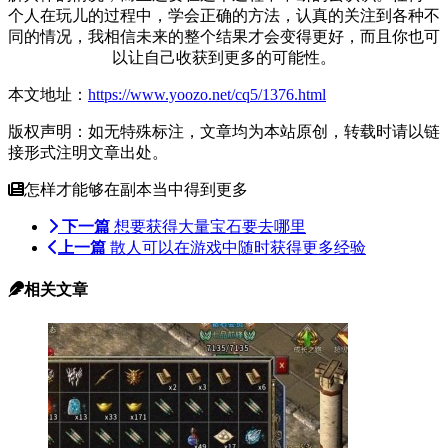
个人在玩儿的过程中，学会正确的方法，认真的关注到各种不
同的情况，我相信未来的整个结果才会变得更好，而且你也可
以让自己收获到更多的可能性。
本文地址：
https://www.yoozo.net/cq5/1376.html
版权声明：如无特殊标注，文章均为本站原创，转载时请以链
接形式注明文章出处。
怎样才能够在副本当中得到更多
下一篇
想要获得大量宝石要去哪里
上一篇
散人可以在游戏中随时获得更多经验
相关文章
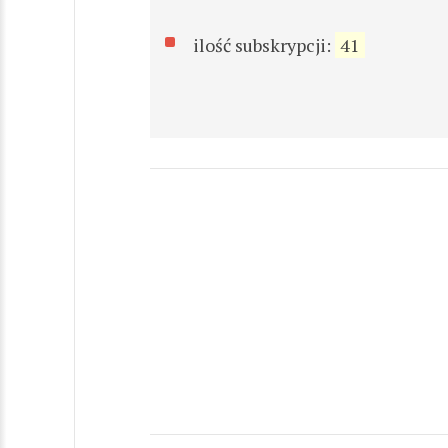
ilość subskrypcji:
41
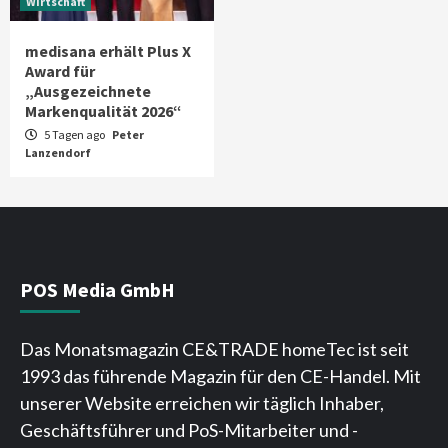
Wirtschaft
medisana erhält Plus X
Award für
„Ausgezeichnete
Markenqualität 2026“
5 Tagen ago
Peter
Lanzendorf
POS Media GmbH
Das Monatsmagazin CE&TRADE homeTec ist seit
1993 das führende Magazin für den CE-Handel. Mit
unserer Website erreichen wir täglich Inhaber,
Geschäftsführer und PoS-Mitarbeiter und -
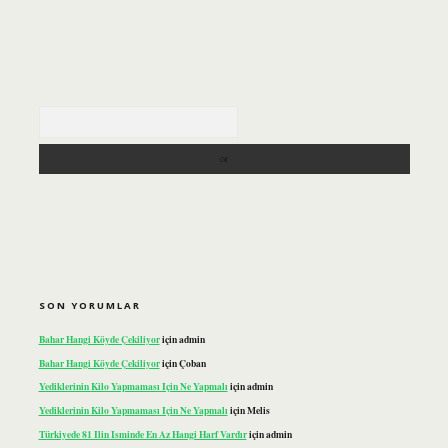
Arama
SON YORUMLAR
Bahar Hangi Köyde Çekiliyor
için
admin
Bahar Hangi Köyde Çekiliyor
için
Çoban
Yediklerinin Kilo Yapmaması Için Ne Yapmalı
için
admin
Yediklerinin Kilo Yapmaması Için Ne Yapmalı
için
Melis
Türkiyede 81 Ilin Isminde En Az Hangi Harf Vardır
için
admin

※ ※ ※

■ Exercise directions: Exactly the lines from the one containing "同的情况，我相信未来的整个结果才会变得更好，而且你也可" to the final line of the entries are wanted; please write them out, both ends included, but not the pictures.

■ Output below:
同的情况，我相信未来的整个结果才会变得更好，而且你也可
以让自己收获到更多的可能性。
本文地址：
https://www.yoozo.net/cq5/1376.html
版权声明：如无特殊标注，文章均为本站原创，转载时请以链
接形式注明文章出处。
怎样才能够在副本当中得到更多
下一篇
想要获得大量宝石要去哪里
上一篇
散人可以在游戏中随时获得更多经验
相关文章
ilość subskrypcji:
41
Wirtschaft
medisana erhält Plus X
Award für
„Ausgezeichnete
Markenqualität 2026“
5 Tagen ago
Peter
Lanzendorf
POS Media GmbH
Das Monatsmagazin CE&TRADE homeTec ist seit
1993 das führende Magazin für den CE-Handel. Mit
unserer Website erreichen wir täglich Inhaber,
Geschäftsführer und PoS-Mitarbeiter und -
Arama
SON YORUMLAR
Bahar Hangi Köyde Çekiliyor
için
admin
Bahar Hangi Köyde Çekiliyor
için
Çoban
Yediklerinin Kilo Yapmaması Için Ne Yapmalı
için
admin
Yediklerinin Kilo Yapmaması Için Ne Yapmalı
için
Melis
Türkiyede 81 Ilin Isminde En Az Hangi Harf Vardır
için
admin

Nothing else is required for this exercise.